§ Sua tarefa
Segundo o trecho do texto, contra quem foi o golpe de 2002 que, na avaliação de Tariq Ali, os Estados Unidos apoiaram nos bastidores?

§ Trecho do texto
—————
“A democracia no Brasil foi seriamente avariada por sua classe dirigente, pelo judiciário sob forte pressão e, nos bastidores, é claro, pelos Estados Unidos. Eles estão satisfeitos com esse resultado [de Bolsonaro]. Ficarão muito felizes de ter um presidente que os ajudará a remover qualquer presidente levemente progressista na região”.
É o que avalia o escritor Tariq Ali em entrevista ao TUTAMÉIA (veja no vídeo no alto da página e increva-se em nosso canal). Sua visão:
“Com a vitória de Bolsonaro, qualquer coisa é possível. Os EUA gostariam de usar os militares brasileiros para ajudá-los. Os EUA sempre gostam de usar regimes militares fortes –oficialmente ou não– para tentar desestabilizar países da América do Sul que eles não gostam. Os EUA vão pressionar as Forças Armadas para que elas se permitam serem usadas para desestabilizar regimes, promover mudanças de regime no continente. Um governo Bolsonaro vai ser usado pelos Estados Unidos e vai se permitir ser usado, porque concorda com os EUA. Não farão essas coisas contra a sua vontade; farão porque concordam”.
Para ele, “os EUA nunca estão ausentes da América do Sul, que consideram como o seu quintal”. Mesmo quando a ênfase dos governos norte-americanos estava nas guerras no Oriente Médio, diz, não houve perda de interesse na região. Ele enfatiza que os Estados Unidos “estiveram por trás do golpe contra Hugo Chávez (em 2002), tentaram derrubar Nicolás Maduro, tentaram desestabilizar o governo cubano, atacaram Morales, e, agora, manobram o governo do Equador, o que é um desastre para nós. Essas políticas no Equador são parte da estratégia de tirar os progressistas da América do Sul dos progressistas”.
—————
§ Informações fornecidas

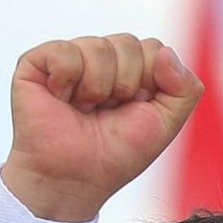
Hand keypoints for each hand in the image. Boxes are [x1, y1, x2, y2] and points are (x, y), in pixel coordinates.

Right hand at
—————
§ Solução do problema
Contra Hugo Chávez.